Is loneliness an illusion?

I CONSIDER myself an ambivert, even though my personality is often mistaken for that of an extrovert. With that said, even on days when I have no urge to socialise, I have to. As a young volunteer and youth worker, it’s my job to network with others. As an entrepreneur, I have to engage and communicate with my customers on a daily basis. As a writer, I have a commitment to write and express my thoughts weekly. At the end of the day, I also have my friends and family to be intimate and engaging with. Similarly, many of you who are currently reading this may have the same forms of communications, bonds and relationships with others. I have people who adore and love me, yet I’ve been feeling lonely and isolated in the past week. I eventually had to ask myself the question, “Can loneliness be an illusion”?

With my social work knowledge and training, I can safely say that, yes, sometimes loneliness is an “illusion.” That “illusion” is sometimes just what’s in our minds. We crave socialisation with others. It’s our innate desires as human beings. The saying, “we were born alone” comforts us when we are “alone,” but in reality, we cannot holistically get through life by being a one-man island in this world. To say, “I am lonely” is incomplete. I think it goes beyond those three words. Physically, we may have people around taking up physical space, but are they emotionally and mentally there? I think most of the loneliness we feel either stems from mental and emotional unavailability from those closest to us, or from our minds and our emotional states.

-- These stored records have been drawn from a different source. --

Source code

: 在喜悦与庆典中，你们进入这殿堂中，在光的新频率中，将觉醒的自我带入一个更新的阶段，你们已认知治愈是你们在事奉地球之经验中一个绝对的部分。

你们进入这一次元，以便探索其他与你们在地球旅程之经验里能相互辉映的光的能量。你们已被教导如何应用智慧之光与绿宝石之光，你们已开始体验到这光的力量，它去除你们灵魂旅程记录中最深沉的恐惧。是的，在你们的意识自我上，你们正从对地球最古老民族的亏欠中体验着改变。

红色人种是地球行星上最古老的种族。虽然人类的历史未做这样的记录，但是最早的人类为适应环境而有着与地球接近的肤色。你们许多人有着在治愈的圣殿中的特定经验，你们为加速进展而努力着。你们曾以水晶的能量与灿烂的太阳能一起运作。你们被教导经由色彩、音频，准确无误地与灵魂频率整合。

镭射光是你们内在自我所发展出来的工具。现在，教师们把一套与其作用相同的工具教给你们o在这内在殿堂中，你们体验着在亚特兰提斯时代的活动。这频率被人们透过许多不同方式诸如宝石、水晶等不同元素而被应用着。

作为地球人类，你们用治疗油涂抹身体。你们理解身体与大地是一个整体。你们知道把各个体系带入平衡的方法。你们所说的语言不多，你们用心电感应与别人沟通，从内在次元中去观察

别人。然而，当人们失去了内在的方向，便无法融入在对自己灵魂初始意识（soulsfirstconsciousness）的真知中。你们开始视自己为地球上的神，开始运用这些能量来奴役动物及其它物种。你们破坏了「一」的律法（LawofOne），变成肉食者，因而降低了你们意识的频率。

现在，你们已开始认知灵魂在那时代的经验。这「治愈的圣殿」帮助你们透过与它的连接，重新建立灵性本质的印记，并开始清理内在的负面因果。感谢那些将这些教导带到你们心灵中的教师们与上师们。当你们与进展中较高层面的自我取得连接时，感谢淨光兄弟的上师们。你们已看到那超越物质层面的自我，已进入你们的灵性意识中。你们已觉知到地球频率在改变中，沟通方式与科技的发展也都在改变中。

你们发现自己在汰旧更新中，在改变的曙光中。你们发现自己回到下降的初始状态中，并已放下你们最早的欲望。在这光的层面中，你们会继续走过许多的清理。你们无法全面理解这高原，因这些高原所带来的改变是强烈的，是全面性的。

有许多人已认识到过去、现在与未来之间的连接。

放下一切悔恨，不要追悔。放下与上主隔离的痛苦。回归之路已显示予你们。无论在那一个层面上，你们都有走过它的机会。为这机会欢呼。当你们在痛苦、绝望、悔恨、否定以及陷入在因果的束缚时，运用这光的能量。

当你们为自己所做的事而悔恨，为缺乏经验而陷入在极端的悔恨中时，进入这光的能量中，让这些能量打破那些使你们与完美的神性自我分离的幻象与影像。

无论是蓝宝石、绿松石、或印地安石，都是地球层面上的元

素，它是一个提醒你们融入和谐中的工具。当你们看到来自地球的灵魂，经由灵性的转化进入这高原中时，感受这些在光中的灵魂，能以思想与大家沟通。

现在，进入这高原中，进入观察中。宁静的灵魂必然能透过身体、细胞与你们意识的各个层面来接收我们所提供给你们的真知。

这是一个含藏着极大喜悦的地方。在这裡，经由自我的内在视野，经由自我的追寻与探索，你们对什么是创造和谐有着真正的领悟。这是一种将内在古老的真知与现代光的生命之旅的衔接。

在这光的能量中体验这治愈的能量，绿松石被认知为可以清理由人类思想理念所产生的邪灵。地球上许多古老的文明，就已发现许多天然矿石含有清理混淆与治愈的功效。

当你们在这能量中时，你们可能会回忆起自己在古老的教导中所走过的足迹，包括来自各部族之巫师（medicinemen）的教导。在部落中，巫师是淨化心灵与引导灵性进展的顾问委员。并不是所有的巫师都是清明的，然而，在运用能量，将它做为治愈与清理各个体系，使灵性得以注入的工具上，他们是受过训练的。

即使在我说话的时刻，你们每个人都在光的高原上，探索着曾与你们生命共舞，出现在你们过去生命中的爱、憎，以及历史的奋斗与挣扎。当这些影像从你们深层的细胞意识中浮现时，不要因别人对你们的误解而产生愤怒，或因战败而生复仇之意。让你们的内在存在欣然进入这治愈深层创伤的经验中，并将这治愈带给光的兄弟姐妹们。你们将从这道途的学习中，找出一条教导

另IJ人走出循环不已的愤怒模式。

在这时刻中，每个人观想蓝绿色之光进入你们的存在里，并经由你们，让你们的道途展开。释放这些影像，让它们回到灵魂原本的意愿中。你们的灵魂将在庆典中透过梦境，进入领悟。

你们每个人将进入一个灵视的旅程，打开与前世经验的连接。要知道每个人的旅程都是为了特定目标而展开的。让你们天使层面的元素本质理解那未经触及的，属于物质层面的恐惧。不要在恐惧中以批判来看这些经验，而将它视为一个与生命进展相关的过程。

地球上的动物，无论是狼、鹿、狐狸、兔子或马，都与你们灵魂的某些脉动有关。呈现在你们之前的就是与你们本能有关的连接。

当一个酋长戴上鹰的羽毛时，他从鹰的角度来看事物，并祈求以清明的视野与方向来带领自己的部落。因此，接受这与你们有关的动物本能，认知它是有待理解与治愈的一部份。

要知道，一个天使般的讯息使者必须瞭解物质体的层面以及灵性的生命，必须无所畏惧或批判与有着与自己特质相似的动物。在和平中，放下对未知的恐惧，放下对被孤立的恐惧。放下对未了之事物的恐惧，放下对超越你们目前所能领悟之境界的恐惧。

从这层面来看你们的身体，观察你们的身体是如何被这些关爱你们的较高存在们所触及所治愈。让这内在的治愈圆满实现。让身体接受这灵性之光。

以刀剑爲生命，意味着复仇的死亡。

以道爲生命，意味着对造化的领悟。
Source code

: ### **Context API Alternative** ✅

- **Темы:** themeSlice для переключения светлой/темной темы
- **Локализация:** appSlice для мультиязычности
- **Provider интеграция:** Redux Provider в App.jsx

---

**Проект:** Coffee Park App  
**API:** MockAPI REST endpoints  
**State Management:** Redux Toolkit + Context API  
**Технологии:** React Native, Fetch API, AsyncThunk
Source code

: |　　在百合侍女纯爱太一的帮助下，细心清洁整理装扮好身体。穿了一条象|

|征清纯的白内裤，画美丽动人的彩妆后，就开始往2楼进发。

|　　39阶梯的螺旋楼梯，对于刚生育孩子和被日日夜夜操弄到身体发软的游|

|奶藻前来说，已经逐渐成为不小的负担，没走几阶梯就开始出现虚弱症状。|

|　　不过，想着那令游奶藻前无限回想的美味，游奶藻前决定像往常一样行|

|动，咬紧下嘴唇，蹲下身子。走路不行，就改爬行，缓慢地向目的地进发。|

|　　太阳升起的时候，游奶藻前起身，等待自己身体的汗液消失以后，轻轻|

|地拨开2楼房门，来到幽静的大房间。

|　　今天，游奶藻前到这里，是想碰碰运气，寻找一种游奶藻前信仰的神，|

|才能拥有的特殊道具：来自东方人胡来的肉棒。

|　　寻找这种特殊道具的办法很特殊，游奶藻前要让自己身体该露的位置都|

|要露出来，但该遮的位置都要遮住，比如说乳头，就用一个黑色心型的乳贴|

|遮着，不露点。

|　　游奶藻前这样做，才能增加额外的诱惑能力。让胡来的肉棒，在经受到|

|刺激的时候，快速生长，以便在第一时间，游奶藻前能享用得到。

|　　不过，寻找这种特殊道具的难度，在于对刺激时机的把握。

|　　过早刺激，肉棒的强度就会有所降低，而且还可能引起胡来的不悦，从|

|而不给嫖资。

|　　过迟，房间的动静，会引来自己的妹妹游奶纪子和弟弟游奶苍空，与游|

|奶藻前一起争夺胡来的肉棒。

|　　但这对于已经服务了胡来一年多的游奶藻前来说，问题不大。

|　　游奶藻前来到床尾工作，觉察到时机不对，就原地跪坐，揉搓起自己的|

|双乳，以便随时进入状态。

Our minds can make us feel “lonely” based on specific experiences and emotions we’re facing. Perhaps, we feel “lonely” because we’re grieving about something or someone that nobody else can relate to. We can feel lonely because our mindsets differ from how those around us think. Or, we can feel lonely because we tend to isolate ourselves as a coping mechanism from those closest to us when we’re faced with challenges. Sometimes, the wall that separates us from those closest to us is our very mind. We’ll constantly neglect connectivity for loneliness if we don’t learn how to get that wall down. Of course, nothing is wrong with wanting to be alone or spend quality time with oneself. If you do, however, tend to feel lonely even though you’re surrounded by people who love and adore you, you should look inwards for possible answers as to why you feel that way. Sometimes, when you feel lonely, you need to spend more time with yourself—not with other people. There’s a fine line between solitude and loneliness, and sometimes that line is defined by your perspective. Change your perspective and thinking and maybe your loneliness can become a sense of freedom through solitude.